# Assigned task:
Return the data. Every word must match.

____ Records provided

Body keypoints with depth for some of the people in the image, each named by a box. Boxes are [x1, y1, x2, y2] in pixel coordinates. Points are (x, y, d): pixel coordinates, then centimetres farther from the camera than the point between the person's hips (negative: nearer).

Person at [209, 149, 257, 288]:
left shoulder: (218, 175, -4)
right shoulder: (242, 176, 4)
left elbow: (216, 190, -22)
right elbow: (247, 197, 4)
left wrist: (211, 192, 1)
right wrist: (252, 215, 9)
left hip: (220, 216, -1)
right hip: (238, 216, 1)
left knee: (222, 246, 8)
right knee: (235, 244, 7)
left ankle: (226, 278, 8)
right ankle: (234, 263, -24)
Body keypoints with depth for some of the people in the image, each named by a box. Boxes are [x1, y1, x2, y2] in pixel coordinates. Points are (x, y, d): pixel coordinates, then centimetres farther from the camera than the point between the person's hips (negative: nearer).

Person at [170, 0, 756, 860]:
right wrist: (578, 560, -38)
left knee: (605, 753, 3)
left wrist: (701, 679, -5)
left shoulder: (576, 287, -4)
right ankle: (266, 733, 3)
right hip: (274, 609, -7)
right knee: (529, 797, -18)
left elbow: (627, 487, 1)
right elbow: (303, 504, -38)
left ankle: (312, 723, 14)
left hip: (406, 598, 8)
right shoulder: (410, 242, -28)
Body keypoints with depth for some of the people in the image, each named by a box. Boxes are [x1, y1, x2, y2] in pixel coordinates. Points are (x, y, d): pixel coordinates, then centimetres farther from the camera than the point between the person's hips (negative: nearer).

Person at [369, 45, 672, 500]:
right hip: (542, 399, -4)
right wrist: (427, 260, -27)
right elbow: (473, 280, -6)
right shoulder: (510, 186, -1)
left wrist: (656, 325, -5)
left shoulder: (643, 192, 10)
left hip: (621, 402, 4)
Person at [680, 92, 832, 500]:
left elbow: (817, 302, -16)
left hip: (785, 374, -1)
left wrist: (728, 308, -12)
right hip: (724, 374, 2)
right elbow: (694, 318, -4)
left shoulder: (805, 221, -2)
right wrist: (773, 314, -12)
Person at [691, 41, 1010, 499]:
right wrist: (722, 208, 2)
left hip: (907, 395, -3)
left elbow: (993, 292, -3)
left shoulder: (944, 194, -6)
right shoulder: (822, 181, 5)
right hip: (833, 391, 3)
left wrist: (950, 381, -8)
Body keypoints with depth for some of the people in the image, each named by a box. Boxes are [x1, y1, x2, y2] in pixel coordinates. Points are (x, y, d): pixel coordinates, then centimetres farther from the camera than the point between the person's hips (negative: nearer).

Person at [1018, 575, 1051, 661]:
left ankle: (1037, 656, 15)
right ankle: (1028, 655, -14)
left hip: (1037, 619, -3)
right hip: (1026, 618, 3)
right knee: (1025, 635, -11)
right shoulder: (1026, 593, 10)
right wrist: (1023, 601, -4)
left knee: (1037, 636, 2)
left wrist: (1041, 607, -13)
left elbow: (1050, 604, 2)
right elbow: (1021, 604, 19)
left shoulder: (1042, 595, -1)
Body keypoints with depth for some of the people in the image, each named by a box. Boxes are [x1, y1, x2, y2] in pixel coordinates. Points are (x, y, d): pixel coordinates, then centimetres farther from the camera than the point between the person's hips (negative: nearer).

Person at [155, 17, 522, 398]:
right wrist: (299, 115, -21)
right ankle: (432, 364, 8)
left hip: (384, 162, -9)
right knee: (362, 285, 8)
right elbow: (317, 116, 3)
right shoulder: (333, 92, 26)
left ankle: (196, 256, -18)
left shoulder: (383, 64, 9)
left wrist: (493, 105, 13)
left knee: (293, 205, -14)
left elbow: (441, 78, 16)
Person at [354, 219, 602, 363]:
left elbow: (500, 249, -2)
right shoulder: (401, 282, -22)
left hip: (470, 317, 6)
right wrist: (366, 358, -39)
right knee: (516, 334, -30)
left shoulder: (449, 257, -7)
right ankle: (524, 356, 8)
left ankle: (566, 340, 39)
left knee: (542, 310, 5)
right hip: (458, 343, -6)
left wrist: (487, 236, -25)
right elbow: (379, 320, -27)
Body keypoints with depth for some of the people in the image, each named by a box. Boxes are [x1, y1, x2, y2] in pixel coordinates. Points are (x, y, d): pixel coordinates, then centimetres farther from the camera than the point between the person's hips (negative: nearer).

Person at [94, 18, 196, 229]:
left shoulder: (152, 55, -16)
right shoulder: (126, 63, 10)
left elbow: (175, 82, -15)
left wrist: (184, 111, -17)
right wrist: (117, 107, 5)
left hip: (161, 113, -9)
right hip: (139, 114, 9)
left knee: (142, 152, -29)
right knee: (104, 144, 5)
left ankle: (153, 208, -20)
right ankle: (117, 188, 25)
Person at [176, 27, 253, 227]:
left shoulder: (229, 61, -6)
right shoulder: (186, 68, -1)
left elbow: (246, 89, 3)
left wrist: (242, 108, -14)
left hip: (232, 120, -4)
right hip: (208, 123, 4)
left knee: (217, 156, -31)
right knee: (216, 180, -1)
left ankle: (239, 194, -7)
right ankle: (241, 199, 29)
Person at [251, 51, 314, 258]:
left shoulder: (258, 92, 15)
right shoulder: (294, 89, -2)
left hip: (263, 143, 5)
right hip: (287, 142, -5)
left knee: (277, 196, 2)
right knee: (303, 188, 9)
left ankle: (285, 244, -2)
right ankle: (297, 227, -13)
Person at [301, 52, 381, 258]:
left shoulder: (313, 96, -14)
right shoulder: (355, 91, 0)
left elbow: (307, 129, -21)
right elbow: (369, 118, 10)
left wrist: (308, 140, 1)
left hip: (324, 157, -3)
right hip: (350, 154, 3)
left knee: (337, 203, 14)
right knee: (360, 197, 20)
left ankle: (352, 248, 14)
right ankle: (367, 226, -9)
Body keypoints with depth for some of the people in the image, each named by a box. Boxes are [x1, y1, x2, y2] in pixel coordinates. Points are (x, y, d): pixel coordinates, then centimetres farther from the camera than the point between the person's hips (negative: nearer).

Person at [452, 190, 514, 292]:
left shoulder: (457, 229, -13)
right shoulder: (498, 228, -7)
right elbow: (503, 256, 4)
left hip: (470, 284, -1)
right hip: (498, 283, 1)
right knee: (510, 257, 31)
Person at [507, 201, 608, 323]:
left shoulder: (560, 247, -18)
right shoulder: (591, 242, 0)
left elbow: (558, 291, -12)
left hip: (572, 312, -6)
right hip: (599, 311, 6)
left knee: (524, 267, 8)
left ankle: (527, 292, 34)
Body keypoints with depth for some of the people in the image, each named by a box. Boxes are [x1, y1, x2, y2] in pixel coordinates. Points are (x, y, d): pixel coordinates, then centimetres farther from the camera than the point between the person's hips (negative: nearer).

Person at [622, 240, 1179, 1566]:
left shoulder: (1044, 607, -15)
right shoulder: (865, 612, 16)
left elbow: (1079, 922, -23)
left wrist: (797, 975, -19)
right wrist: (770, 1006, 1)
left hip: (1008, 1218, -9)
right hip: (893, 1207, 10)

________

# Your solution:
Body keypoints with depth for some of the people in the image, each named by a box. Boxes are [x1, y1, x2, y2] in pixel coordinates. Points are (x, y, d): pixel coordinates, then centimetres farther from the camera than the point between the person's hips (negative: nearer).

Person at [209, 149, 257, 288]:
left shoulder: (218, 175, -4)
right shoulder: (242, 176, 4)
left elbow: (216, 190, -22)
right elbow: (247, 197, 4)
left wrist: (211, 192, 1)
right wrist: (252, 215, 9)
left hip: (220, 216, -1)
right hip: (238, 216, 1)
left knee: (222, 246, 8)
right knee: (235, 244, 7)
left ankle: (226, 278, 8)
right ankle: (234, 263, -24)
Body keypoints with depth for some of the people in the image, each named by a box. Boxes are [x1, y1, x2, y2] in pixel coordinates. Points are (x, y, d): pixel coordinates, then centimetres farther from the camera than the point between the person's hips (negative: nearer).

Person at [170, 0, 756, 860]:
right wrist: (578, 560, -38)
left knee: (605, 753, 3)
left wrist: (701, 679, -5)
left shoulder: (576, 287, -4)
right ankle: (266, 733, 3)
right hip: (274, 609, -7)
right knee: (529, 797, -18)
left elbow: (627, 487, 1)
right elbow: (303, 504, -38)
left ankle: (312, 723, 14)
left hip: (406, 598, 8)
right shoulder: (410, 242, -28)
Body keypoints with depth for some of the people in the image, each named by a box. Boxes are [x1, y1, x2, y2] in pixel coordinates. Points are (x, y, d): pixel coordinates, then centimetres farther from the camera than the point between the person's hips (negative: nearer).

Person at [369, 45, 672, 500]:
right hip: (542, 399, -4)
right wrist: (427, 260, -27)
right elbow: (473, 280, -6)
right shoulder: (510, 186, -1)
left wrist: (656, 325, -5)
left shoulder: (643, 192, 10)
left hip: (621, 402, 4)
Person at [680, 92, 832, 500]:
left elbow: (817, 302, -16)
left hip: (785, 374, -1)
left wrist: (728, 308, -12)
right hip: (724, 374, 2)
right elbow: (694, 318, -4)
left shoulder: (805, 221, -2)
right wrist: (773, 314, -12)
Person at [691, 41, 1010, 499]:
right wrist: (722, 208, 2)
left hip: (907, 395, -3)
left elbow: (993, 292, -3)
left shoulder: (944, 194, -6)
right shoulder: (822, 181, 5)
right hip: (833, 391, 3)
left wrist: (950, 381, -8)
Body keypoints with depth for some of the people in the image, each named by a box. Boxes are [x1, y1, x2, y2] in pixel coordinates. Points are (x, y, d): pixel coordinates, then centimetres farther from the camera than the point between the person's hips (negative: nearer).

Person at [1018, 575, 1051, 661]:
left ankle: (1037, 656, 15)
right ankle: (1028, 655, -14)
left hip: (1037, 619, -3)
right hip: (1026, 618, 3)
right knee: (1025, 635, -11)
right shoulder: (1026, 593, 10)
right wrist: (1023, 601, -4)
left knee: (1037, 636, 2)
left wrist: (1041, 607, -13)
left elbow: (1050, 604, 2)
right elbow: (1021, 604, 19)
left shoulder: (1042, 595, -1)
Body keypoints with depth for some of the people in the image, each named by a box. Boxes are [x1, y1, x2, y2] in pixel coordinates. Points are (x, y, d): pixel coordinates, then centimetres farther from the camera than the point between the person's hips (negative: nearer).

Person at [155, 17, 522, 398]:
right wrist: (299, 115, -21)
right ankle: (432, 364, 8)
left hip: (384, 162, -9)
right knee: (362, 285, 8)
right elbow: (317, 116, 3)
right shoulder: (333, 92, 26)
left ankle: (196, 256, -18)
left shoulder: (383, 64, 9)
left wrist: (493, 105, 13)
left knee: (293, 205, -14)
left elbow: (441, 78, 16)
Person at [354, 219, 602, 363]:
left elbow: (500, 249, -2)
right shoulder: (401, 282, -22)
left hip: (470, 317, 6)
right wrist: (366, 358, -39)
right knee: (516, 334, -30)
left shoulder: (449, 257, -7)
right ankle: (524, 356, 8)
left ankle: (566, 340, 39)
left knee: (542, 310, 5)
right hip: (458, 343, -6)
left wrist: (487, 236, -25)
right elbow: (379, 320, -27)
Body keypoints with depth for some of the people in the image, each named by a box. Boxes are [x1, y1, x2, y2] in pixel coordinates. Points are (x, y, d): pixel coordinates, then centimetres farther from the camera than the point between the person's hips (negative: nearer).

Person at [94, 18, 196, 229]:
left shoulder: (152, 55, -16)
right shoulder: (126, 63, 10)
left elbow: (175, 82, -15)
left wrist: (184, 111, -17)
right wrist: (117, 107, 5)
left hip: (161, 113, -9)
right hip: (139, 114, 9)
left knee: (142, 152, -29)
right knee: (104, 144, 5)
left ankle: (153, 208, -20)
right ankle: (117, 188, 25)
Person at [176, 27, 253, 227]:
left shoulder: (229, 61, -6)
right shoulder: (186, 68, -1)
left elbow: (246, 89, 3)
left wrist: (242, 108, -14)
left hip: (232, 120, -4)
right hip: (208, 123, 4)
left knee: (217, 156, -31)
right knee: (216, 180, -1)
left ankle: (239, 194, -7)
right ankle: (241, 199, 29)
Person at [251, 51, 314, 258]:
left shoulder: (258, 92, 15)
right shoulder: (294, 89, -2)
left hip: (263, 143, 5)
right hip: (287, 142, -5)
left knee: (277, 196, 2)
right knee: (303, 188, 9)
left ankle: (285, 244, -2)
right ankle: (297, 227, -13)
Person at [301, 52, 381, 258]:
left shoulder: (313, 96, -14)
right shoulder: (355, 91, 0)
left elbow: (307, 129, -21)
right elbow: (369, 118, 10)
left wrist: (308, 140, 1)
left hip: (324, 157, -3)
right hip: (350, 154, 3)
left knee: (337, 203, 14)
right knee: (360, 197, 20)
left ankle: (352, 248, 14)
right ankle: (367, 226, -9)
Body keypoints with depth for some of the people in the image, each named by a box. Boxes are [x1, y1, x2, y2] in pixel coordinates. Points are (x, y, d): pixel coordinates, then centimetres farther from the camera than the point between the person's hips (negative: nearer).

Person at [452, 190, 514, 292]:
left shoulder: (457, 229, -13)
right shoulder: (498, 228, -7)
right elbow: (503, 256, 4)
left hip: (470, 284, -1)
right hip: (498, 283, 1)
right knee: (510, 257, 31)
Person at [507, 201, 608, 323]:
left shoulder: (560, 247, -18)
right shoulder: (591, 242, 0)
left elbow: (558, 291, -12)
left hip: (572, 312, -6)
right hip: (599, 311, 6)
left knee: (524, 267, 8)
left ankle: (527, 292, 34)
Body keypoints with depth for some of the people in the image, each named by a box. Boxes are [x1, y1, x2, y2] in pixel coordinates. Points are (x, y, d): pixel coordinates, then centimetres farther from the camera than the point between the person's hips (negative: nearer).

Person at [622, 240, 1179, 1566]:
left shoulder: (1044, 607, -15)
right shoulder: (865, 612, 16)
left elbow: (1079, 922, -23)
left wrist: (797, 975, -19)
right wrist: (770, 1006, 1)
left hip: (1008, 1218, -9)
right hip: (893, 1207, 10)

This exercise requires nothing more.